El mes de octubre llega cargado de partidos y de exámenes para el Valencia Mestalla. La situación no es nada sencilla, pues el filial blanquinegro es colista del grupo 3 de la Segunda Federación con tan solo un punto de los doce que se han puesto en liza. Las derrotas ante Reus (1-3), Barbastro (2-1), Atlético Baleares (0-2) y el empate de la primera jornada ante el Deportivo Alcoyano (2-2) hacen que las alarmas en el club che estén encendidas.
Que las alarmas estén encendidas no implica que se vaya a tomar una decisión de manera inmediata o inminente, pero sí que significa un aviso a navegantes para lo que viene. La realidad es que la plantilla del filial es joven, prácticamente en su totalidad sub23 y con tan solo 10 jugadores que conozcan la categoría y al equipo del año pasado. Pero el principal asterisco alarmante es la sensación que transmite el equipo sobre el verde, que no es buena y que está lejos de dar la sensación de estar seguros de lo que se hace. El equipo corre, se entrega, lucha y pelea, pero no es suficiente para evitar llevar 9 goles en contra en tan solo 4 partidos. Y eso, también pone el foco en el entrenador.
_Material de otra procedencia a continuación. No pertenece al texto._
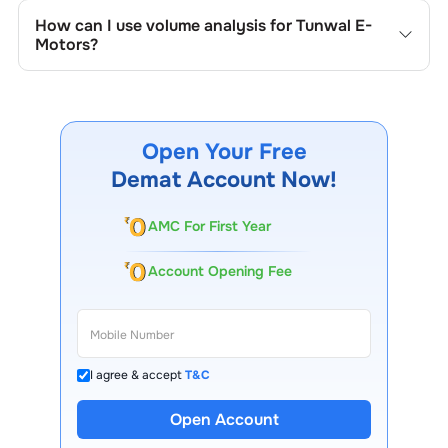
the company's historical prices, moving averages, volume
How can I use volume analysis for
Tunwal E-
patterns, and previous highs/lows to spot important
Motors
?
trading levels.
Monitor trading volumes alongside price movements of
Tunwal E-Motors
to confirm trends and to spot
institutional activity.
Open Your Free
Demat Account Now!
AMC For First Year
Account Opening Fee
I agree & accept
T&C
Open Account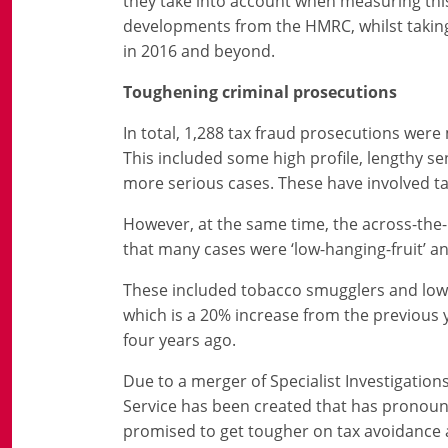
they take into account when measuring this
developments from the HMRC, whilst taking 
in 2016 and beyond.
Toughening criminal prosecutions
In total, 1,288 tax fraud prosecutions were 
This included some high profile, lengthy s
more serious cases. These have involved ta
However, at the same time, the across-th
that many cases were ‘low-hanging-fruit’ an
These included tobacco smugglers and low-l
which is a 20% increase from the previous
four years ago.
Due to a merger of Specialist Investigation
Service has been created that has pronou
promised to get tougher on tax avoidance 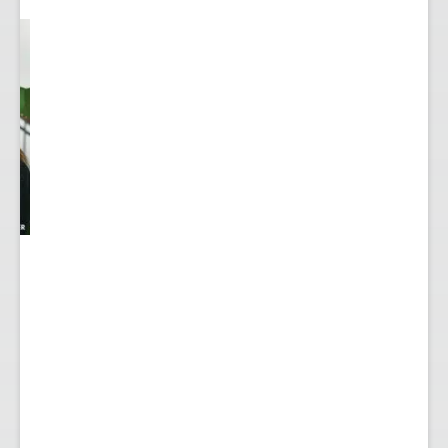
y
...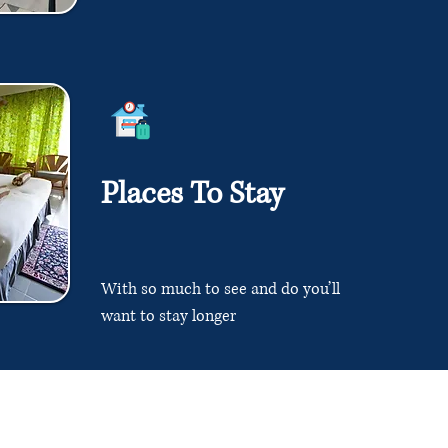
Places To Stay
With so much to see and do you’ll
want to stay longer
Ante la atenta mirada de la plana mayor del Valencia CF primer equipo (Corona, Ron Gourlay, Voro González y Carlos Corberán) cayó derrotado por 1-3 el pasado domingo el Valencia Mestalla. Un partido espeso, en el que las directrices y cambios desde el banquillo a penas parecieron influir en el juego, y eso preocupa. Con Miguel Ángel Angulo en el centro de la diana de críticas, el club y el vestuario han reforzado su postura esta semana donde se ha producido una reunión entre los capitanes y una comida de equipo. La plantilla está con el entrenador y confía en que en este mes de octubre se puedan ver resultados muy diferentes. Como es lógico, el club estudia minuciosa y directamente la situación para tener soluciones en un banquillo donde el pasado mes de abril se renovó a Angulo hasta 2027. Eso sí, con una cláusula liberatoria que permitiría al entrenador salir en caso de recibir una oferta de un club de categoría superior.
Por delante viene un mes de octubre cargado de partidos clave y que dictarán sentencia a favor o en contra del eslabón más débil, que es siempre el técnico. Este domingo el Valencia Mestalla recibe al Castellón «B» en un duelo de filiales que siempre es diferente, abierto y disputado. Después, la visita a un Sant Andreu que ha pasado de ser uno de los cocos a no empezar bien y estar en zona de descenso y la siguiente jornada también será lejos del Puchades, ante la SD Ibiza, en tierras «malditas» para el filial, que no acostumbra a sacar buenos resultados en las baleares. Y para cerrar el mes de octubre, recibirá en casa a la UD Porreres que pese a debutar en la categoría no ha empezado mal la temporada. Un calendario empinado, pero con la obligación de sí o sí dar una imagen nueva porque octubre será clave para el Valencia Mestalla y para Miguel Ángel Angulo.